楊氏父子一聽,姓樊的不過胡吹亂膀,這姓楊的陣仗未見,就把自己什麼底都給獻了,這等人真連一點人味都沒有。夏三黑勢焰滔天,狠惡已極,既是他口裡的肥,如何肯放?自己要想護庇也沒有用,聽上面那人口氣,好似只要不管閒賬,開發二人即可沒事,何苦跟這沒骨頭人膛這渾水?楊二首先發話道:“二位老哥,你們聽見了麼?這位夏三老爺,稱得起水旱官私四通八達,是我們這裡第一位人頭。二位既和他有了過節,我們本鄉本上,再留二位,彼此都不方便。再說適才有言在先,不是我父子不講朋友。”楊湧已知這裡不能容留,但出去又是送死,聞言還在涎著一張醜臉向楊氏父子央告,好歹想個法子遮藏,或是指條明路,至不濟也向來人講個情兒,保全活命。他只顧老臉絮聒,樊長貴聽得上面沒什麼聲息,早輕腳輕手向上爬去,探頭往外一看,適才在上發話人只是一個,手裡並沒拿刀,提著褲子正往土坡那面走去,身材一點也不覺著威武,不膽子一壯,點手朝下喊道:“此處不留人,自有留人處。我久闖江湖,從來沒怕過人,遇上事我接住好了,你跟我走沒錯。”楊湧知他膽子更小,忽然膽大,必有原故,口裡仍向楊氏父子說好活,人早隨著往上爬去。樊長貴低聲說道:“你看有人麼?反正這裡已是禍包,還不裝大方些,盡說好話丟人則什?”這時前面那人剛到坡下正往上走,看神氣走路都遲鈍費勁,又無同黨。楊湧也看出來人唬事,楊氏父子又執意不肯容留,藏處已被人發現,難得追兵只是一個渾蟲,連拉屎都告訴人,此時向他相反的路逃走再好不過,就是追來,兩打一也打得他過。倉猝中應得一聲“好”隨了樊長貴,頭都不迴向上爬去,到了上面,前面人已不見。

二人哪敢迴向原行路徑?飛步落荒逃走,一口氣跑出二里多路,路越荒涼,四顧無人,才尋了一個沙堆後面歇下。楊湧正埋怨樊長貴不該胡吹大氣,多言賈禍,忽聽坡前面有人發話道:“這兩個挨球的不聽好話,叫他們往樹底下等我,偏要跑到這堆後送死。

我一泡屎拉完,再找他們也找不見了。讓賊把他們宰了,那是活該。我跟這夥驢的沒完,無奈一個人顧不了幾處,今兒本心不要你面,既然跟來,幫我一個忙兒也好。

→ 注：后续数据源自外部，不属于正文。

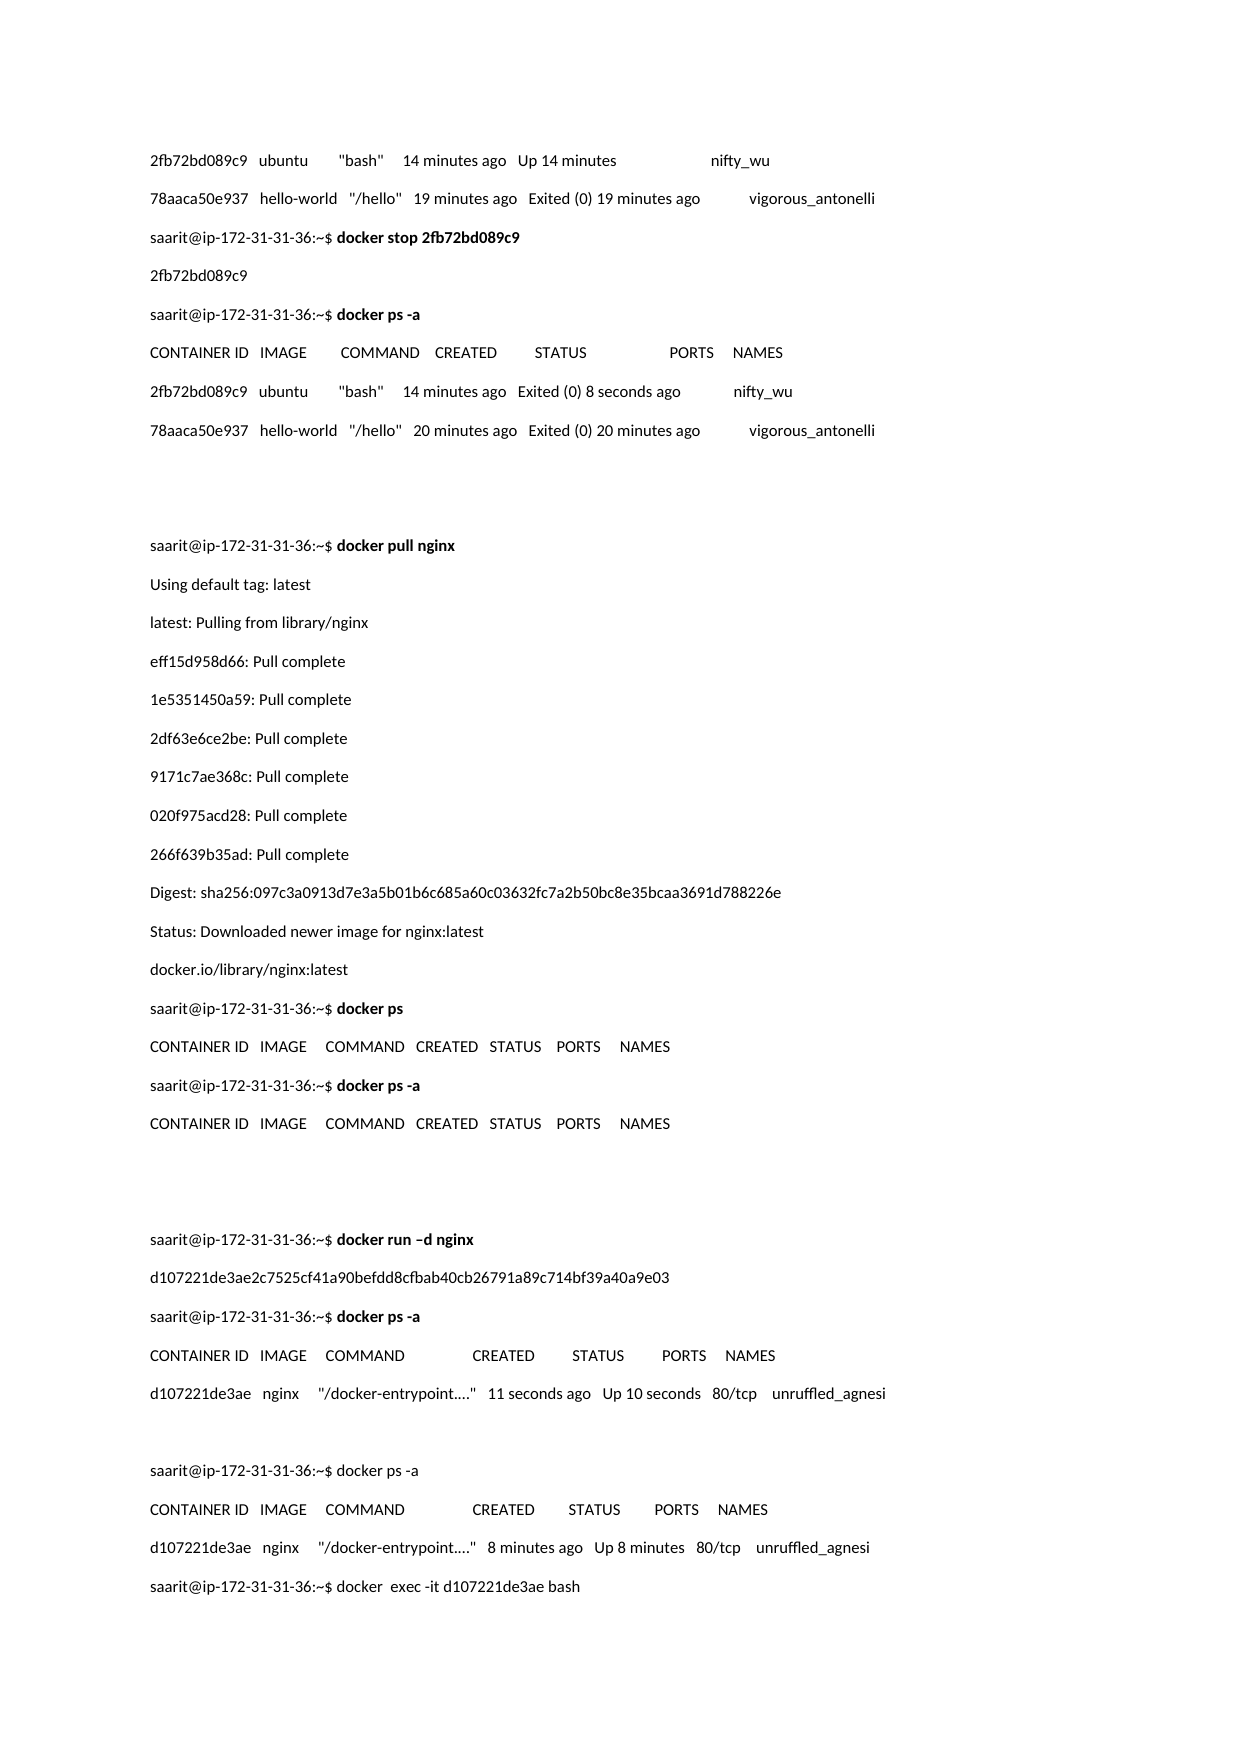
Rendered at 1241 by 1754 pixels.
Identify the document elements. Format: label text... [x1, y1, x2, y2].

我在前面等他們,你去搗他巢子,放把火給燒了吧。”另一人應了一聲便自走去。

二人乍聽,和先在土坑上面發話人的語音一樣,好生吃驚,後覺耳音甚。等到聽完,樊長貴才想起昨晚金沙鎮客店中尋事、硬要上房、獨鬥群賊的姓馬客人,正和這人口吻聲調一樣,不心中一動,忙爬上沙坡往下偷看時,坡前兩人一個往南一個往西,正走下去。往南的一個步履如飛,走得甚快,眨眼走出老遠;往北的一個走不甚快,中等身材,斜陽耀,背影頗像馬客人。不敢拿準,脫口剛喊得一個“馬”字。楊湧見他往起探頭,疑心又要闖禍,一手抓住帶往下硬拖,跟著伸手將他嘴掩住,低聲急叫道:“我的樊老哥,你是活得不耐煩了吧?只顧惹禍怎的?”樊長貴不及答話,掙脫了手,二次又往上爬。楊湧仍用力將人拖了下來,急得樊長貴雙腳亂跳道:“那是馬。”話未說完,便聽馬蹄奔騰之聲由遠而近。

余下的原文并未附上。